**WHAT YOU HAVE TO DO:**
May I have, exactly as written, the line containing "Identify the document" and every line after it through the end of the listing below, and nothing else?

**DATASET:**
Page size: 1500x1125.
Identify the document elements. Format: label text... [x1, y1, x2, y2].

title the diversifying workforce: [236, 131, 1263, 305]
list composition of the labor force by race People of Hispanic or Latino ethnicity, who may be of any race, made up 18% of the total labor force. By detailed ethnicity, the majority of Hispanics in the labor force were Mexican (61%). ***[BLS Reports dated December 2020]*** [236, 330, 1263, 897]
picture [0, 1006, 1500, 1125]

**TASK ANSWER:**
Identify the document elements. Format: label text... [x1, y1, x2, y2].

title the diversifying workforce: [236, 131, 1263, 305]
list composition of the labor force by race People of Hispanic or Latino ethnicity, who may be of any race, made up 18% of the total labor force. By detailed ethnicity, the majority of Hispanics in the labor force were Mexican (61%). ***[BLS Reports dated December 2020]*** [236, 330, 1263, 897]
picture [0, 1006, 1500, 1125]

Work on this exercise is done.